In an interview with Bloomberg Television, Marchionne said he’s considering an all-electric version of the upcoming Maserati Alfieri sports car, as well as a (presumably non-Maserati) electric city car. Marchionne also confirmed that a hybrid version of Maserati’s new Levante SUV is on its way.

With typical bluster, Marchionne voiced his continued skepticism for electrification while saying that FCA could replicate Tesla’s business model, as he has in the past.

“I’ve always thought the economic model that supports Tesla is something that Fiat Chrysler could replicate as we have the brand and the vehicles to do it,” said Marchionne. “I think that to use one of our potential cars as an experiment in this area is interesting.

“I’m not as convinced as some others are about the fact that electrification is the solution for all of man’s ills,” he continued. “We need to experiment as we are doing now with connected cars, and mobility as electrification is one of the potential answers.”

An all-electric Maserati would likely be a few years away if it ever arrives at all.
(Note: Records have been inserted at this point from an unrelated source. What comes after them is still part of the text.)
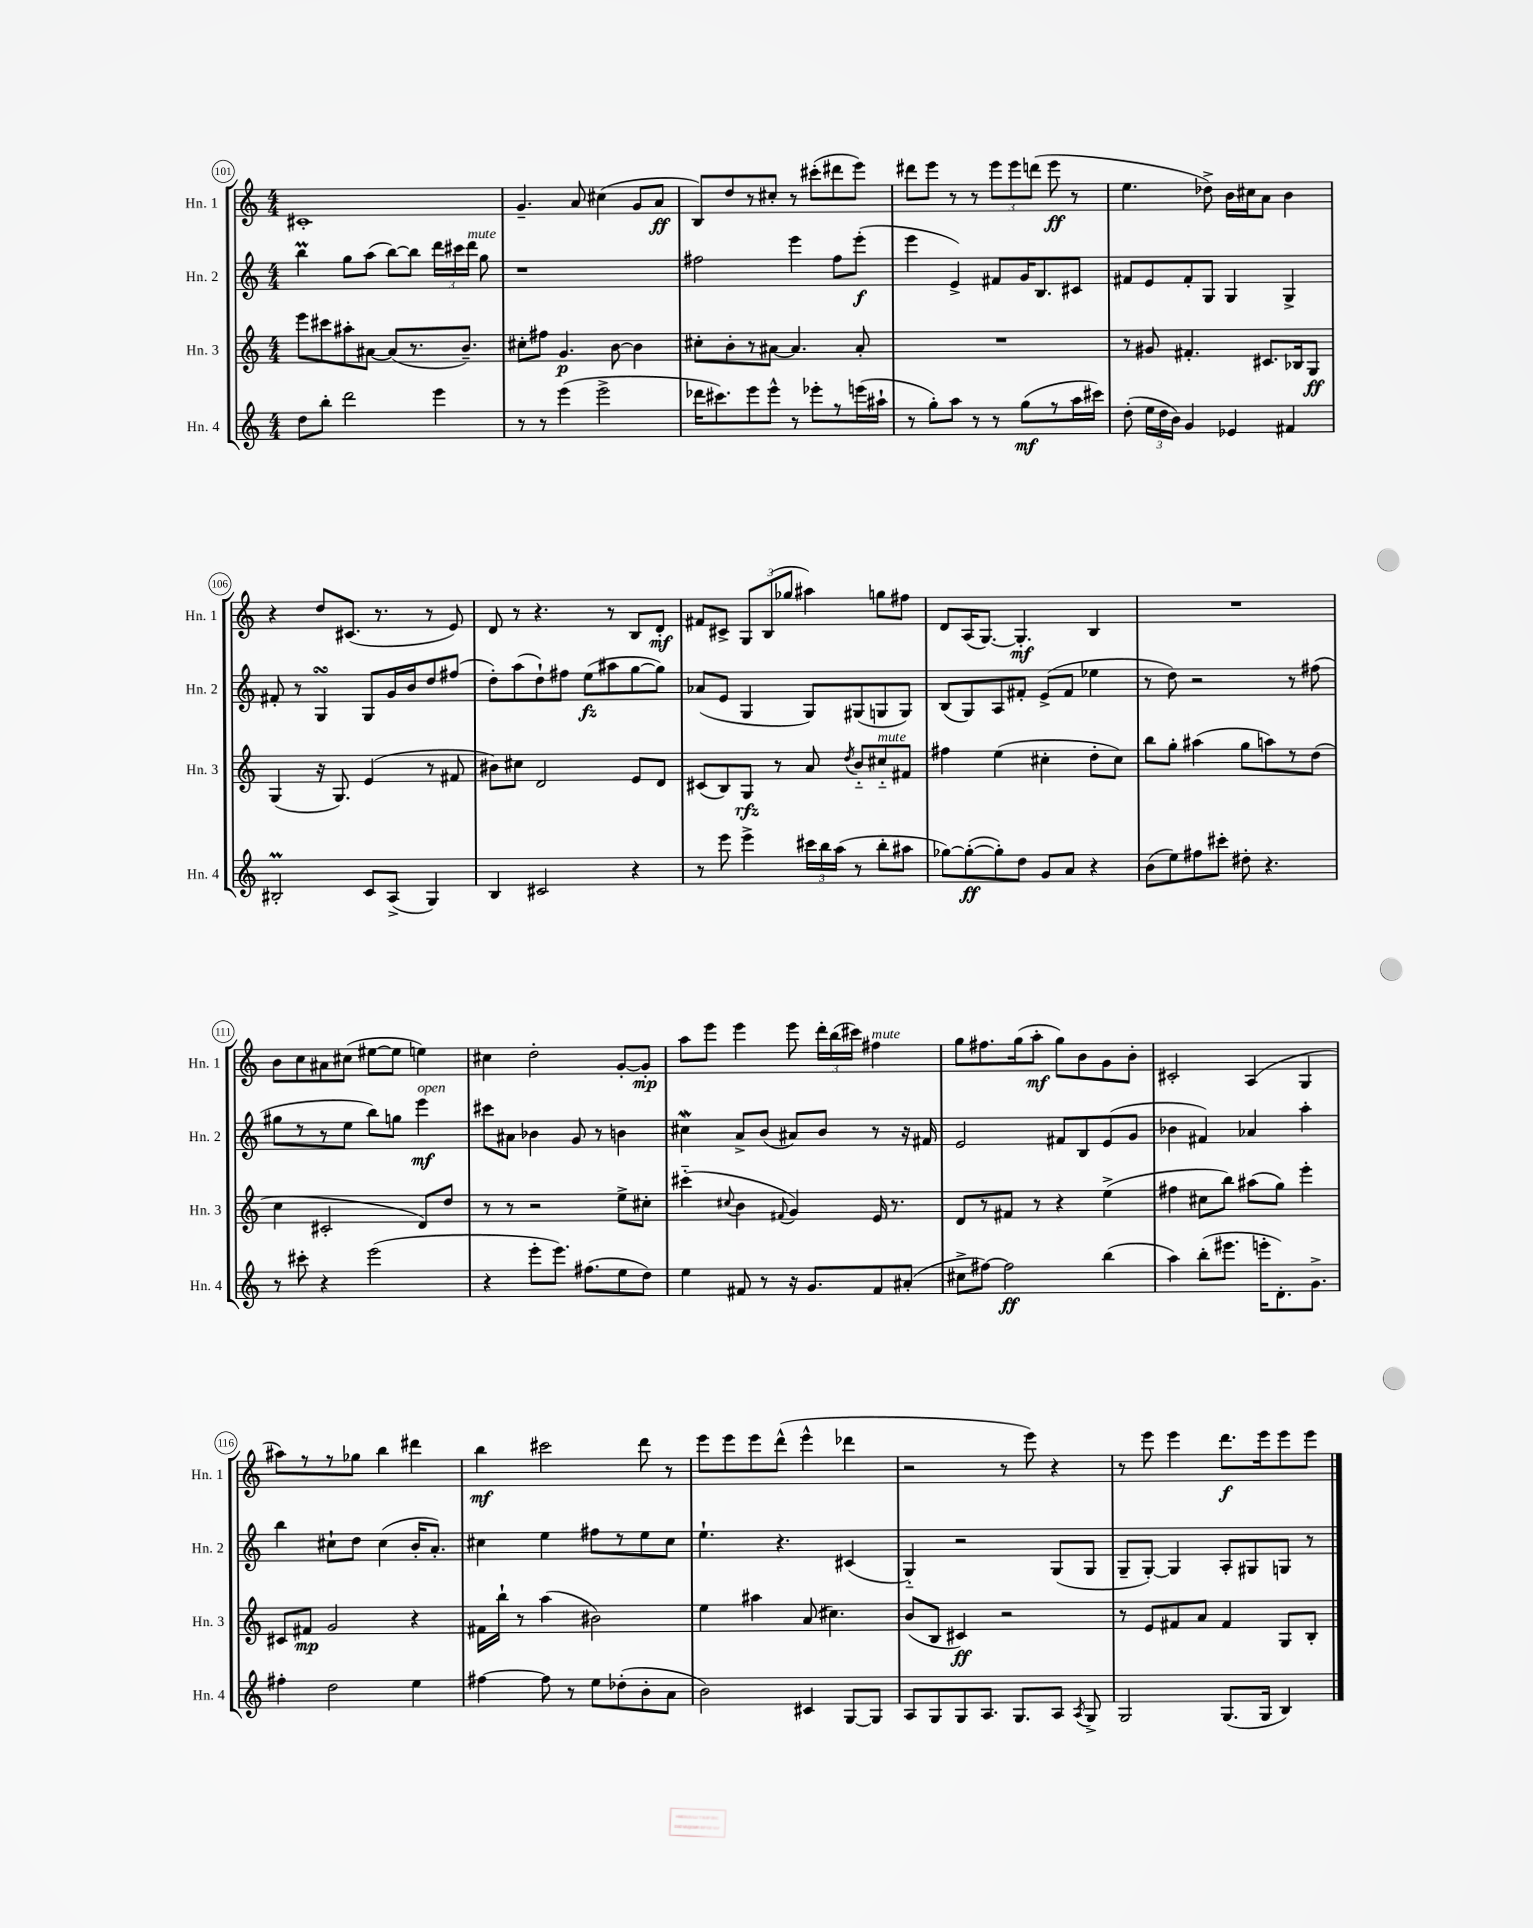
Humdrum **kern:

**kern	**kern	**kern	**kern
*staff4	*staff3	*staff2	*staff1
*clefG2	*clefG2	*clefG2	*clefG2
*k[]	*k[]	*k[]	*k[]
*M4/4	*M4/4	*M4/4	*M4/4
8dd\L	8eee\L	4bb\	1c#'
8bb'\J	8ccc#\	.	.
2ddd\	8aa#'\	8gg\L	.
.	[8a#\J	(8aa\J	.
.	(8a#/]L	[8bb\L)	.
.	8.r	8bb\]J	.
4eee\	.	24ddd\LL	.
.	.	24ccc#\	.
.	8.b~/J)	.	.
.	.	24ddd\JJ	.
.	.	8gg\	.
=	=	=	=
8r	8cc#'\L	1r	4.g~/
8r	8ff#\J	.	.
(4eee\	4.g/	.	.
.	.	.	8a/
2eee^\	.	.	(4cc#\
.	[8b\	.	.
.	4b\]	.	8g/L
.	.	.	8a/J
=	=	=	=
16ddd-\LK	8cc#'\L	2ff#\	8B/L)
8.ccc#\)	.	.	.
.	8b'\	.	8dd/
8eee\	8r	.	8r
8eee^^\J	[8a#\J	.	8cc#'/J
8r	4.a#/]	4eee\	8r
8eee-'\L	.	.	(8ccc#'\L
8r	.	8ff#\L	8ddd#\
(16eee\L	8a#'/	(8eee'\J	8eee\J)
16aa#`\JJ	.	.	.
=	=	=	=
8r	1r	4eee\	8ddd#\L
8gg'\L)	.	.	8eee\J
8aa\J	.	4e^/)	8r
8r	.	.	8r
8r	.	8f#/L	12eee\L
.	.	.	12eee\
(8gg\L	.	16g/K	.
.	.	.	(12ddd\J
.	.	8.B/	.
8r	.	.	8eee\
16aa\L	.	8c#/J	8r
16ccc#\JJ)	.	.	.
=	=	=	=
(8dd'\	8r	8f#/L	4.ee\
24ee\LL	8g#/	8e/	.
24dd\	.	.	.
24b\JJ)	.	.	.
4g/	4.f#'/	8f#'/	.
.	.	8G/J	8dd-^\)
4e-/	.	4G/	16b\LL
.	.	.	16cc#\J
.	8.c#/L	.	8a\J
4f#/	.	4G^/	4b\
.	16B-/k	.	.
.	8G/J	.	.
=	=	=	=
2B#'/	(4G/	8f#'/	4r
.	.	8r	.
.	16r	4G/	8dd/L
.	8.G/)	.	.
.	.	.	(8.c#/J
8c/L	(4e/	8G/L	.
.	.	.	8.r
(8A^/J	.	16g/L	.
.	.	16b/J	.
4G/)	8r	8dd/	8r
.	8f#/	(8ff#/J	8e/)
=	=	=	=
4B/	8b#\L)	8dd'\L)	8d/
.	8cc#\J	(8aa\	8r
2c#/	2d/	8dd`\)	4.r
.	.	8ff#\J	.
.	.	(8ee\L	.
.	.	8aa#\	8r
4r	8e/L	[8gg\	8B/L
.	8d/J	8gg\]J)	8d'/J
=	=	=	=
8r	(8c#/L	(8a-/L	8f#/L
8eee\	8B/)	8e/J	8c#^/J
4eee^\	8G/J	4G/	12G/L
.	.	.	(12B/
.	8r	.	.
.	.	.	12gg-/J
24ccc#\LL	8a/	8G/L)	4aa#\)
24bb\	.	.	.
(24aa\JJ	.	.	.
.	8qdd/	.	.
8r	8b'~/L	(8G#/	.
8bb'\L	8cc#'~/	8G/	8gg\L
8aa#\J	8f#/J	8G/J)	8ff#\J
=	=	=	=
[8gg-\L)	4ff#\	(8B/L	8d/L
(8gg-'\_	.	8G/)	(16A/K
.	.	.	[8.G/J)
8gg-'\])	(4ee\	8A/	.
8dd\J	.	8f#'/J	4.G'/]
8g/L	4cc#'\	(8e^/L	.
8a/J	.	8f#/J	.
4r	8dd'\L	4ee-\	4B/
.	8cc#\J)	.	.
=	=	=	=
(8b\L	8bb\L	8r	1r
8ee\)	8gg'\J	8dd\)	.
8ff#\	(4aa#\	2r	.
8ccc#'\J	.	.	.
8dd#'\	8gg\L	.	.
4.r	8aa\)	.	.
.	8r	8r	.
.	(8dd\J	(8ff#\	.
=	=	=	=
8r	4cc\	8gg#\L	8b\L
8ccc#'\	.	8r	8cc\
4r	2c#'/	8r	8a#\
.	.	8ee\J	(8cc#\J
(2eee\	.	8bb\L)	[8ee#\L
.	.	8gg\J	8ee#\]J
.	8d/L)	4eee\	4ee\)
.	8dd/J	.	.
=	=	=	=
4r	8r	8ccc#\L	4cc#\
.	8r	8a#\J	.
8eee'\L	2r	4b-\	2dd'\
8.eee\J)	.	.	.
.	.	8g/	.
(8.ff#\L	.	.	.
.	.	8r	.
8ee\	8ee^\L	4b\	[8g'/L
8dd\J)	8cc#'\J	.	8g'/]J
=	=	=	=
4ee\	(4ccc#'~\	4cc#\	8aa\L
.	.	.	8eee\J
.	8qqcc#/	.	.
8f#/	4b\	8a^/L	4eee\
8r	.	(8b/J	.
.	8qqf#/	.	.
16r	4g/)	8a#/L)	8eee\
8.g/L	.	.	.
.	.	8b/J	24ddd'\LL
.	.	.	(24bb\
.	.	.	24ccc#\JJ)
8f#/	16e/	8r	4ff#\
.	8.r	.	.
(8a#'/J	.	16r	.
.	.	16f#/	.
=	=	=	=
8cc#^\L	8d/L	2e/	8gg\L
[8ff#\J)	8r	.	8.ff#\
2ff#\]	8f#/J	.	.
.	.	.	(16gg\k
.	8r	.	8aa'\J
.	4r	8f#/L	8gg\L)
.	.	8B/	8b\
(4bb\	(4ee^\	(8e/	8g\
.	.	8g/J	8b'\J
=	=	=	=
4aa\)	4ff#\	4b-\	2c#'/
(8bb'\L	8cc#\L	4f#/)	.
8.eee#\J	8bb\J)	.	.
.	(8aa#\L	4a-/	(4A/
16eee'\LK	.	.	.
8.d'\)	8gg\J)	.	.
.	4eee'\	4aa'\	4G/
8.g^\J	.	.	.
=	=	=	=
4ff#'\	8c#/L	4bb\	8aa#\L)
.	8f#/J	.	8r
2dd\	2g/	8cc#`\L	8r
.	.	8dd\J	8gg-\J
.	.	(4cc#\	4bb\
4ee\	4r	16b'/LK	4ddd#\
.	.	8.a'/J)	.
=	=	=	=
[4ff#\	16f#\LL	4cc#\	4bb\
.	16bb`\JJ	.	.
.	8r	.	.
8ff#\]	(4aa\	4ee\	2ccc#\
8r	.	.	.
8ee\L	2b#\)	8ff#\L	.
(8dd-'\	.	8r	.
8b'\	.	8ee\	8ddd\
8a\J	.	8cc#\J	8r
=	=	=	=
2b\)	4ee\	4.ee`\	8eee\L
.	.	.	8eee\
.	4aa#\	.	8eee\
.	.	4.r	(8ddd^^\J
4c#/	(8a/	.	4eee^^\
.	4.cc#\)	.	.
[8G/L	.	(4c#/	4ddd-\
8G/]J	.	.	.
=	=	=	=
8A/L	(8b/L	4G'~/)	2r
8G/	8B/J	.	.
8G/	4c#/)	2r	.
8.A/J	.	.	.
.	2r	.	8r
8.G/L	.	.	.
.	.	.	8eee\)
8A/J	.	(8G/L	4r
8qA/	.	.	.
8G^/	.	8G/J	.
=	=	=	=
2G/	8r	8G~/L	8r
.	8e/L	[8G'/J)	8eee\
.	8f#/	4G/]	4eee\
.	8a/J	.	.
(8.G/L	4f#/	8A'/L	8.ddd\L
.	.	8G#/	.
16G/Jk	.	.	16eee\k
4B/)	8G/L	8G/J	8eee\
.	8B'/J	8r	8eee\J
==	==	==	==
*-	*-	*-	*-
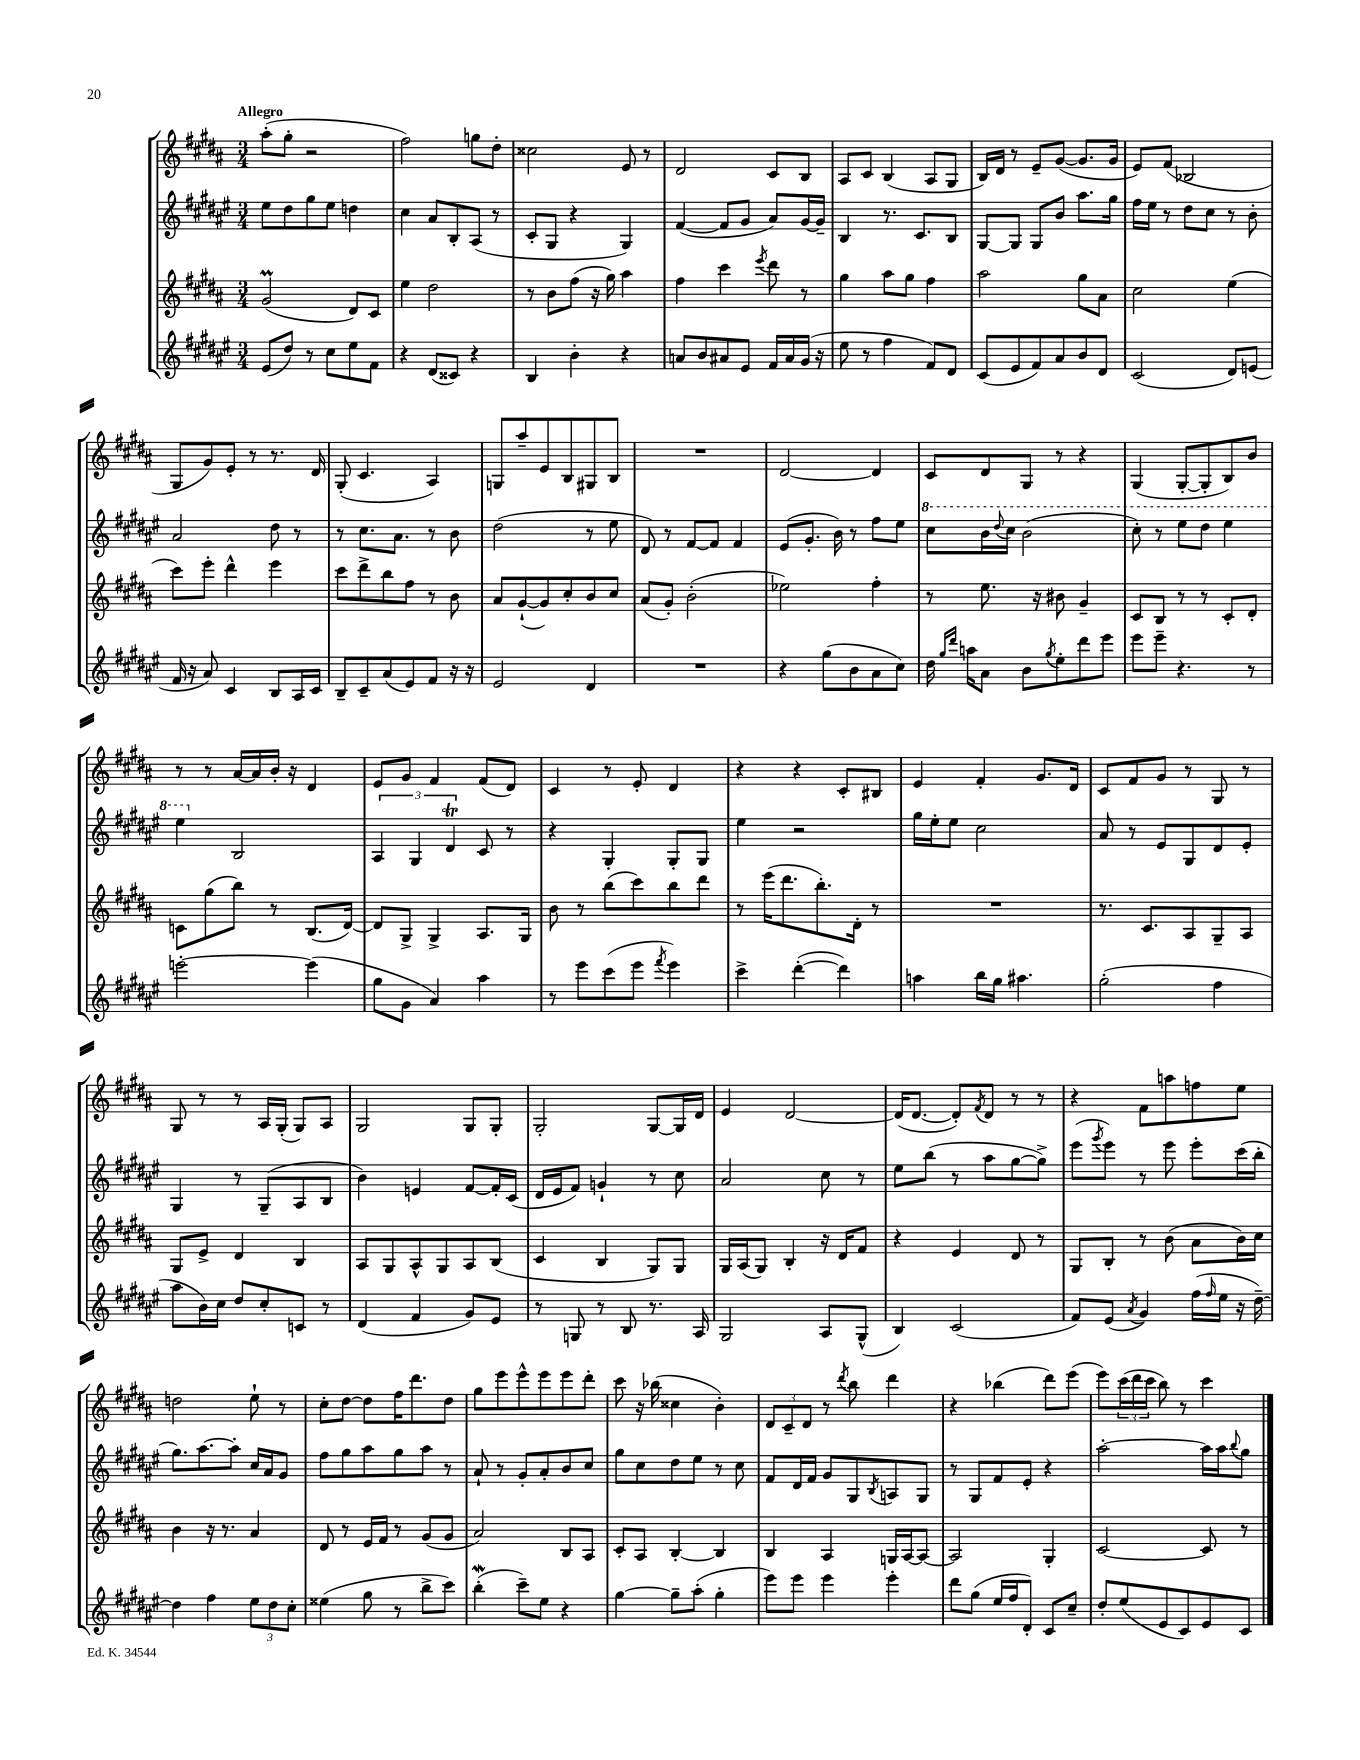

The normal, internal-combustion Alfieri is already reportedly delayed, and an electric version likely wouldn’t arrive until a few years after the standard version. Marchionne said the electric Alfieri would possibly arrive in 2019 at the earliest.



Even still, that’s a quick development period considering that Porsche, which has been taking electrification seriously for longer than FCA, won’t release its all-electric Mission E until 2020. Of course, there’s a very real possibility that this car might not happen at all.